Martin Keilhacker, director of JET, agrees: “The court case could be an impediment. If the court case is still dragging on, it’s not clear if all countries will sign.” The European parliament will now negotiate with the various parties to try to resolve the dispute. Keilhacker hopes that an out-of-court settlement can be reached.

One promising sign is that most of the 100 or so Euratom staff at JET will have left the project by the end of the year for other EU posts. Non-UK scientists at JET will in future be employed by their own countries and will only visit JET for short periods. They will not necessarily be earning more than their UK colleagues.

JET was designed as the first step on the path to a commercial fusion reactor. It was meant to be followed by the $10bn International Experimental Fusion Reactor (ITER). But when the US pulled out of ITER last summer after six years of design studies, ITER’s three remaining partners – the EU, Russia and Japan – agreed to concentrate on a smaller and cheaper version of the reactor. Researchers at JET hope to use the extension to look at the science and engineering behind a smaller reactor, where several challenges exist.

Derek Stork, head of neutral-beam heating at JET, welcomes the prospect of a three-year extension. “The JET reactor has a substantial potential for improved performance, and we have a broad and exciting range of experiments that can only be performed on this machine, ” he says.
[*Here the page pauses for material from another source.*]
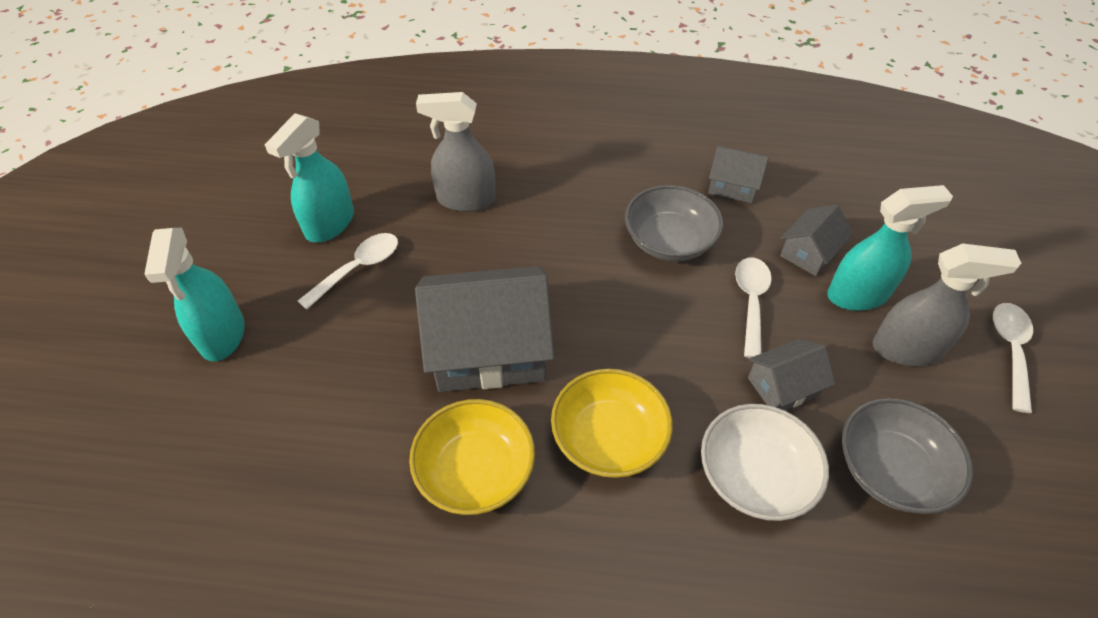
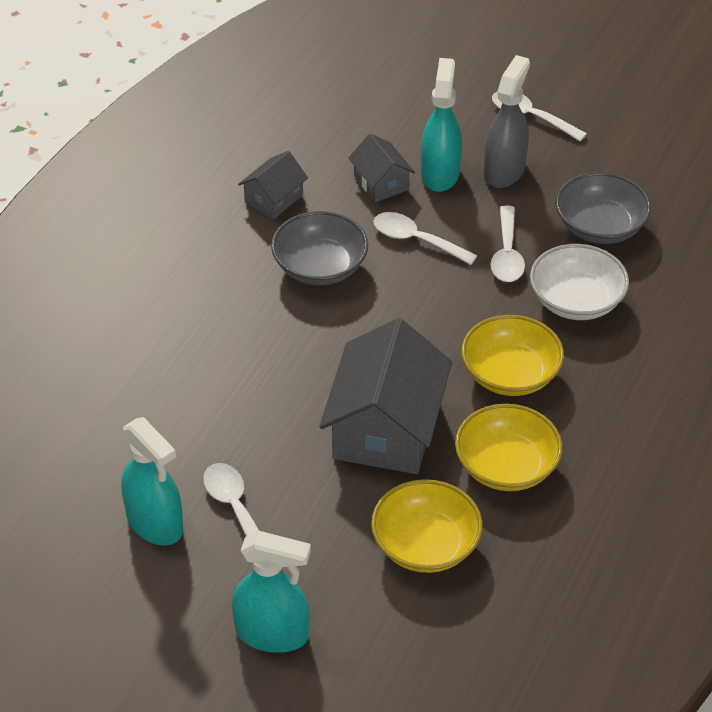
camera: 70 degrees left, 5 degrees down
(349, 425) = (425, 545): none -> yellow bowl
(465, 199) = (180, 401): grey spray bottle -> none
(783, 386) = (507, 254): grey house -> white spoon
However, Stork admits that JET’s programme could become less coherent without a dedicated project team. “Operating a novel management structure will be a challenge, and there will inevitably be ups and downs.”

Keilhacker sees next year as a transition period, when the individual associations will have to learn to use the JET facilities according to new rules, both technically and organizationally. “In fact, the new arrangement could make Europe’s fusion programme more closely integrated because the individual countries will have to discuss the division of work, ” says Keilhacker.

If an agreement is reached, Keilhacker is confident that JET could even continue beyond 2002. “My personal opinion is that it will carry on for about another two years, assuming, of course, that money is still available.” Keilhacker thinks that an extension would be more likely if a decision on the future of ITER takes longer than expected.